EXERCISE OBJECTIVE
Output the data exactly, with every line intact.

EXERCISE INPUTS
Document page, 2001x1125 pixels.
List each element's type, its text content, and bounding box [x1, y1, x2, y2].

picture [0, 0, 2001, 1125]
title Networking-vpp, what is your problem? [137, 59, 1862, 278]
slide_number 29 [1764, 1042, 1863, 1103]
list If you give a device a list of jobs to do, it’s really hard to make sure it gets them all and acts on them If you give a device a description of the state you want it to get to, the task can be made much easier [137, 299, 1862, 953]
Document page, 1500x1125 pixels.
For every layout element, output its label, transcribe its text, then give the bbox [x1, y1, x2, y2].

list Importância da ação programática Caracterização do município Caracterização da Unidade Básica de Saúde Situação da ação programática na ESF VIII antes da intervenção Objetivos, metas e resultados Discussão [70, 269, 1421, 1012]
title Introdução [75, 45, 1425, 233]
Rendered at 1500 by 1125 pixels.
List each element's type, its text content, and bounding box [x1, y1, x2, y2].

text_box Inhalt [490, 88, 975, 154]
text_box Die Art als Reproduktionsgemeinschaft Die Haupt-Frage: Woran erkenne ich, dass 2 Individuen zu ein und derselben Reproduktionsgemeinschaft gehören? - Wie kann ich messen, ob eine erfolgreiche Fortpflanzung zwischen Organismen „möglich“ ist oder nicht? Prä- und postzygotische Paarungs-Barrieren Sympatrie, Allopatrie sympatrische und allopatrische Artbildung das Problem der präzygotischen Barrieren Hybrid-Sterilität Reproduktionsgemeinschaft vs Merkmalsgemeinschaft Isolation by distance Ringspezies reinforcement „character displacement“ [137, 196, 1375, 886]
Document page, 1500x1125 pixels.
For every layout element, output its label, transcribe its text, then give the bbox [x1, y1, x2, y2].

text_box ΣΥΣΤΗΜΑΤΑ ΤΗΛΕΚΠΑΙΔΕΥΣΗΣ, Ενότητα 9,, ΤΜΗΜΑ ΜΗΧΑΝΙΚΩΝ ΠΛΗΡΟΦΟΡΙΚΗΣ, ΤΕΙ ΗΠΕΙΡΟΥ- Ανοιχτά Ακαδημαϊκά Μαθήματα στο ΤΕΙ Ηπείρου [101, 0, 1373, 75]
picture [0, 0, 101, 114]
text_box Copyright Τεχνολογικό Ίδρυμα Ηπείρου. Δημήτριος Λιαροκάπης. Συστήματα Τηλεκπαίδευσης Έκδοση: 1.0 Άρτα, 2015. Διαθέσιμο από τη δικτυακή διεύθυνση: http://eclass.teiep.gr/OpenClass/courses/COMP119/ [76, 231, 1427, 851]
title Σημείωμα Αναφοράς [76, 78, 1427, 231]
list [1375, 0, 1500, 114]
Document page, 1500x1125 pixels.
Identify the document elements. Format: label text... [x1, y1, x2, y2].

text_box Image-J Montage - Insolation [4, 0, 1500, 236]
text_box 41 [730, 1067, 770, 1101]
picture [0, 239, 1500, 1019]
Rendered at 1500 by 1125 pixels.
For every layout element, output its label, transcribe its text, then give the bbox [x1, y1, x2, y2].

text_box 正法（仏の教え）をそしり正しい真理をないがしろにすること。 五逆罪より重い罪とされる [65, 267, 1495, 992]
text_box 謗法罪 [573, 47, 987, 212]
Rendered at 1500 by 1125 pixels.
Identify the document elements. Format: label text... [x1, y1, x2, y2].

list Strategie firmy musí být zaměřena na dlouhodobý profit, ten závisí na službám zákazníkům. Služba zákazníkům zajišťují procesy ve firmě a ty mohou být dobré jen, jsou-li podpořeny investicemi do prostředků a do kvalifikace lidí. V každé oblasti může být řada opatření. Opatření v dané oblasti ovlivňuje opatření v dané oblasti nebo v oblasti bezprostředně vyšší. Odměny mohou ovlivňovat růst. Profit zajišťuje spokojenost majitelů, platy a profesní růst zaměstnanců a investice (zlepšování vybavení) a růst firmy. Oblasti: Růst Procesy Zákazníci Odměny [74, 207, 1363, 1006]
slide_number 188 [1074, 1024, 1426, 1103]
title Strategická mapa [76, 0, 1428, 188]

ANSWER BELOW
Document page, 2001x1125 pixels.
List each element's type, its text content, and bounding box [x1, y1, x2, y2].

picture [0, 0, 2001, 1125]
title Networking-vpp, what is your problem? [137, 59, 1862, 278]
slide_number 29 [1764, 1042, 1863, 1103]
list If you give a device a list of jobs to do, it’s really hard to make sure it gets them all and acts on them If you give a device a description of the state you want it to get to, the task can be made much easier [137, 299, 1862, 953]
Document page, 1500x1125 pixels.
For every layout element, output its label, transcribe its text, then give the bbox [x1, y1, x2, y2].

list Importância da ação programática Caracterização do município Caracterização da Unidade Básica de Saúde Situação da ação programática na ESF VIII antes da intervenção Objetivos, metas e resultados Discussão [70, 269, 1421, 1012]
title Introdução [75, 45, 1425, 233]
Rendered at 1500 by 1125 pixels.
List each element's type, its text content, and bounding box [x1, y1, x2, y2].

text_box Inhalt [490, 88, 975, 154]
text_box Die Art als Reproduktionsgemeinschaft Die Haupt-Frage: Woran erkenne ich, dass 2 Individuen zu ein und derselben Reproduktionsgemeinschaft gehören? - Wie kann ich messen, ob eine erfolgreiche Fortpflanzung zwischen Organismen „möglich“ ist oder nicht? Prä- und postzygotische Paarungs-Barrieren Sympatrie, Allopatrie sympatrische und allopatrische Artbildung das Problem der präzygotischen Barrieren Hybrid-Sterilität Reproduktionsgemeinschaft vs Merkmalsgemeinschaft Isolation by distance Ringspezies reinforcement „character displacement“ [137, 196, 1375, 886]
Document page, 1500x1125 pixels.
For every layout element, output its label, transcribe its text, then give the bbox [x1, y1, x2, y2].

text_box ΣΥΣΤΗΜΑΤΑ ΤΗΛΕΚΠΑΙΔΕΥΣΗΣ, Ενότητα 9,, ΤΜΗΜΑ ΜΗΧΑΝΙΚΩΝ ΠΛΗΡΟΦΟΡΙΚΗΣ, ΤΕΙ ΗΠΕΙΡΟΥ- Ανοιχτά Ακαδημαϊκά Μαθήματα στο ΤΕΙ Ηπείρου [101, 0, 1373, 75]
picture [0, 0, 101, 114]
text_box Copyright Τεχνολογικό Ίδρυμα Ηπείρου. Δημήτριος Λιαροκάπης. Συστήματα Τηλεκπαίδευσης Έκδοση: 1.0 Άρτα, 2015. Διαθέσιμο από τη δικτυακή διεύθυνση: http://eclass.teiep.gr/OpenClass/courses/COMP119/ [76, 231, 1427, 851]
title Σημείωμα Αναφοράς [76, 78, 1427, 231]
list [1375, 0, 1500, 114]
Document page, 1500x1125 pixels.
Identify the document elements. Format: label text... [x1, y1, x2, y2].

text_box Image-J Montage - Insolation [4, 0, 1500, 236]
text_box 41 [730, 1067, 770, 1101]
picture [0, 239, 1500, 1019]
Rendered at 1500 by 1125 pixels.
For every layout element, output its label, transcribe its text, then give the bbox [x1, y1, x2, y2].

text_box 正法（仏の教え）をそしり正しい真理をないがしろにすること。 五逆罪より重い罪とされる [65, 267, 1495, 992]
text_box 謗法罪 [573, 47, 987, 212]
Rendered at 1500 by 1125 pixels.
Identify the document elements. Format: label text... [x1, y1, x2, y2].

list Strategie firmy musí být zaměřena na dlouhodobý profit, ten závisí na službám zákazníkům. Služba zákazníkům zajišťují procesy ve firmě a ty mohou být dobré jen, jsou-li podpořeny investicemi do prostředků a do kvalifikace lidí. V každé oblasti může být řada opatření. Opatření v dané oblasti ovlivňuje opatření v dané oblasti nebo v oblasti bezprostředně vyšší. Odměny mohou ovlivňovat růst. Profit zajišťuje spokojenost majitelů, platy a profesní růst zaměstnanců a investice (zlepšování vybavení) a růst firmy. Oblasti: Růst Procesy Zákazníci Odměny [74, 207, 1363, 1006]
slide_number 188 [1074, 1024, 1426, 1103]
title Strategická mapa [76, 0, 1428, 188]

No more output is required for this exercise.